Submission date: 2017-03-23
 
 
Final revision date: 2017-06-02
 
 
Acceptance date: 2017-06-04
 
 
Online publication date: 2017-09-05
 
 
Publication date: 2017-12-01
 
 
Current Issues in Personality Psychology 2017;5(4):215-231
 
KEYWORDS
TOPICS
ABSTRACT
Background
Performance-based personality assessment has advantages, and the sentence completion method is one of the most reliable of these techniques. We sought to derive rating scales for three major personality traits (Extraversion, Neuroticism, and Psychoticism) based on Rotter Incomplete Sentences Blank (RISB) protocols.

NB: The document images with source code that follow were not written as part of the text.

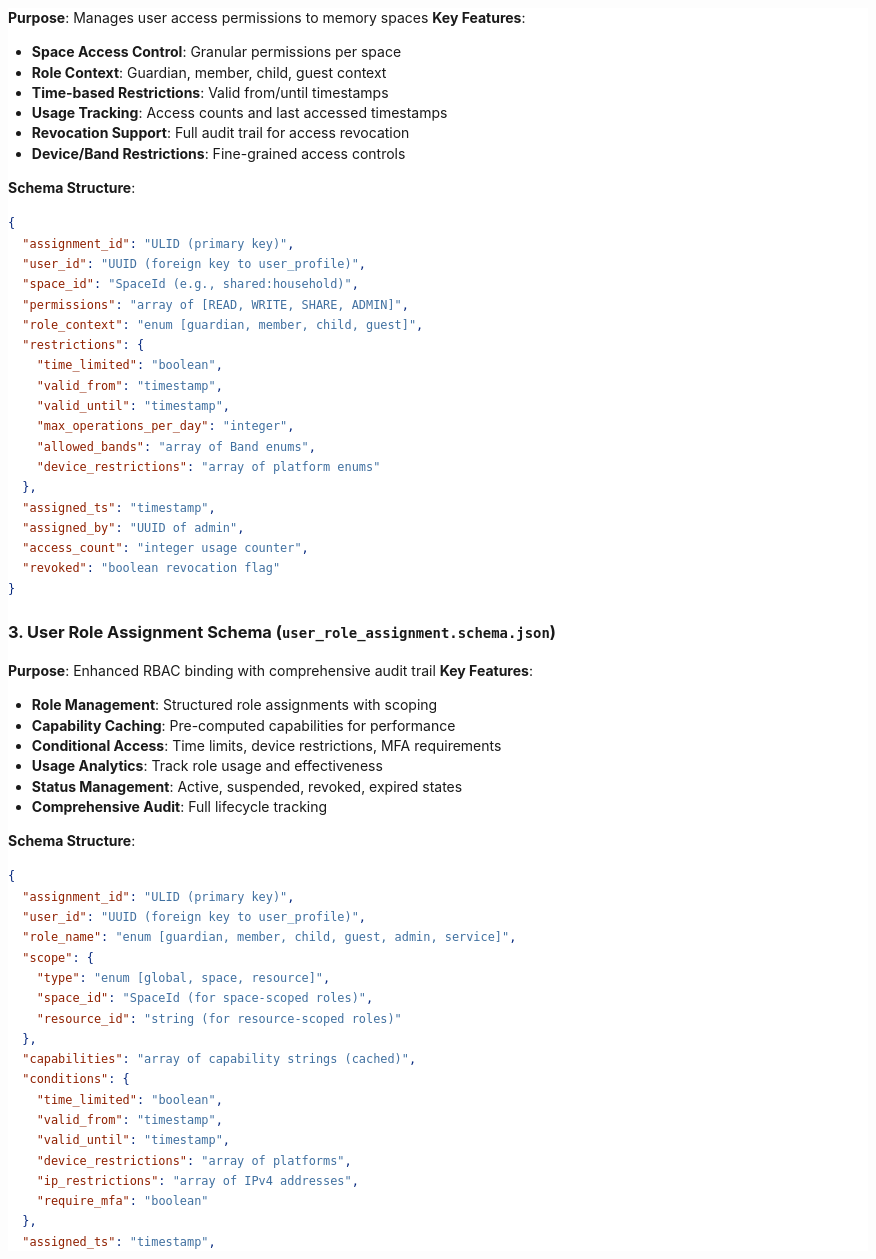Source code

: **Purpose**: Manages user access permissions to memory spaces
**Key Features**:
- **Space Access Control**: Granular permissions per space
- **Role Context**: Guardian, member, child, guest context
- **Time-based Restrictions**: Valid from/until timestamps
- **Usage Tracking**: Access counts and last accessed timestamps
- **Revocation Support**: Full audit trail for access revocation
- **Device/Band Restrictions**: Fine-grained access controls

**Schema Structure**:
```json
{
  "assignment_id": "ULID (primary key)",
  "user_id": "UUID (foreign key to user_profile)",
  "space_id": "SpaceId (e.g., shared:household)",
  "permissions": "array of [READ, WRITE, SHARE, ADMIN]",
  "role_context": "enum [guardian, member, child, guest]",
  "restrictions": {
    "time_limited": "boolean",
    "valid_from": "timestamp",
    "valid_until": "timestamp",
    "max_operations_per_day": "integer",
    "allowed_bands": "array of Band enums",
    "device_restrictions": "array of platform enums"
  },
  "assigned_ts": "timestamp",
  "assigned_by": "UUID of admin",
  "access_count": "integer usage counter",
  "revoked": "boolean revocation flag"
}
```

### 3. **User Role Assignment Schema** (`user_role_assignment.schema.json`)

**Purpose**: Enhanced RBAC binding with comprehensive audit trail
**Key Features**:
- **Role Management**: Structured role assignments with scoping
- **Capability Caching**: Pre-computed capabilities for performance
- **Conditional Access**: Time limits, device restrictions, MFA requirements
- **Usage Analytics**: Track role usage and effectiveness
- **Status Management**: Active, suspended, revoked, expired states
- **Comprehensive Audit**: Full lifecycle tracking

**Schema Structure**:
```json
{
  "assignment_id": "ULID (primary key)",
  "user_id": "UUID (foreign key to user_profile)",
  "role_name": "enum [guardian, member, child, guest, admin, service]",
  "scope": {
    "type": "enum [global, space, resource]",
    "space_id": "SpaceId (for space-scoped roles)",
    "resource_id": "string (for resource-scoped roles)"
  },
  "capabilities": "array of capability strings (cached)",
  "conditions": {
    "time_limited": "boolean",
    "valid_from": "timestamp",
    "valid_until": "timestamp",
    "device_restrictions": "array of platforms",
    "ip_restrictions": "array of IPv4 addresses",
    "require_mfa": "boolean"
  },
  "assigned_ts": "timestamp",
```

Participants and procedure
Four successive samples of students (N = 231) completed the RISB and other measures. Rating scales were derived empirically and cross-validated against the Eysenck Personality Questionnaire (EPQ-R). Additional validity evidence was obtained regarding symptomatic distress (SCL-90-R scales) and creativity (based on originality scores and expert judgments of student-generated drawings and poetry).

Results
The scales could be applied reliably by undergraduate research assistants (mean individual intraclass correlation coefficients [ICCs] of .75, .79, and .71, respectively) and correlated well with self-reported traits (mean r values of .51, .57, and .58). Reliability of the finalized system was higher, with ICCs of .84, .83, and .79. RISB-rated traits correlated predictably with symptomatic distress. RISB-rated Psychoticism correlated strongly with the originality and judged creativity of drawings and poems. Psychoticism ratings were more strongly related to criterion measures than was the original self-report.

Conclusions
The sentence completion method can be used to rate personality traits reliably. These ratings correlate fairly strongly with the results of self-report inventories but sometimes correlate more strongly with theoretically relevant variables than do self-report scores.